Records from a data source
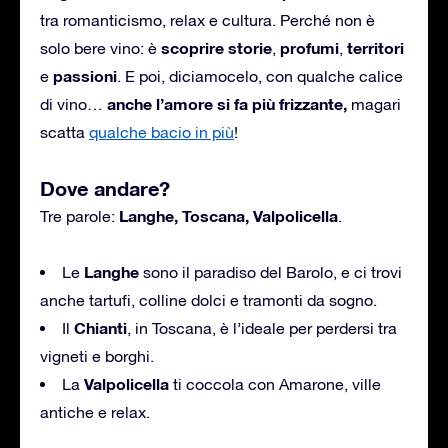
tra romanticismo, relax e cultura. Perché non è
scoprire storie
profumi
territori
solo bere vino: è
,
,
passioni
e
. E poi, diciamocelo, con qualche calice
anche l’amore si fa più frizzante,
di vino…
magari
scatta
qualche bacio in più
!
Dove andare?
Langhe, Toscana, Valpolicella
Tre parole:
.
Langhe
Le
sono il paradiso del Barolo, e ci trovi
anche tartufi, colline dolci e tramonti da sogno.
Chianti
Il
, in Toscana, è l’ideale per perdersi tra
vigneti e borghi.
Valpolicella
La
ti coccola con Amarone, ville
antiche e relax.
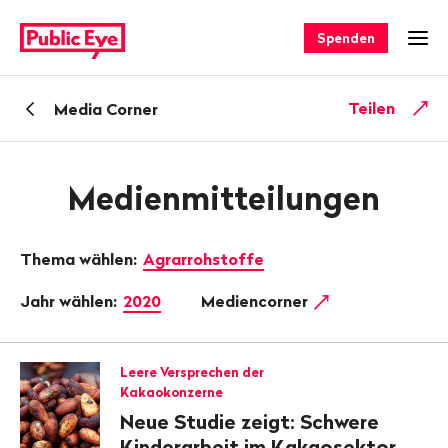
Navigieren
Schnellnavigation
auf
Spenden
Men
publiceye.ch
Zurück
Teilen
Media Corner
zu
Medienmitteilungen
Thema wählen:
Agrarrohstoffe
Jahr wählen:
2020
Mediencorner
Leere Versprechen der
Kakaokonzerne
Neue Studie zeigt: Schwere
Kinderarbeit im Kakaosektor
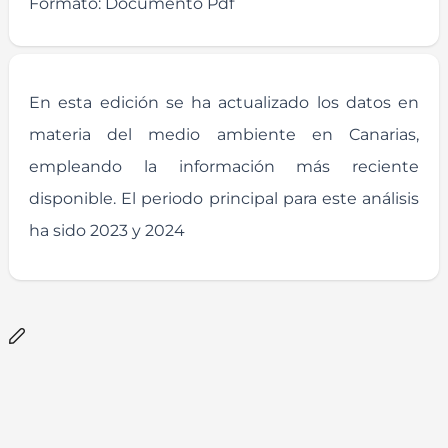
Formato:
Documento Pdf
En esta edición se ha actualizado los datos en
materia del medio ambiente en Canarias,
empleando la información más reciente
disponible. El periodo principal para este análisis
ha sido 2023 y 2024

[Task statement] From the records above, return each line where "relax" occurs.

[Response for this exercise]
tra romanticismo, relax e cultura. Perché non è
antiche e relax.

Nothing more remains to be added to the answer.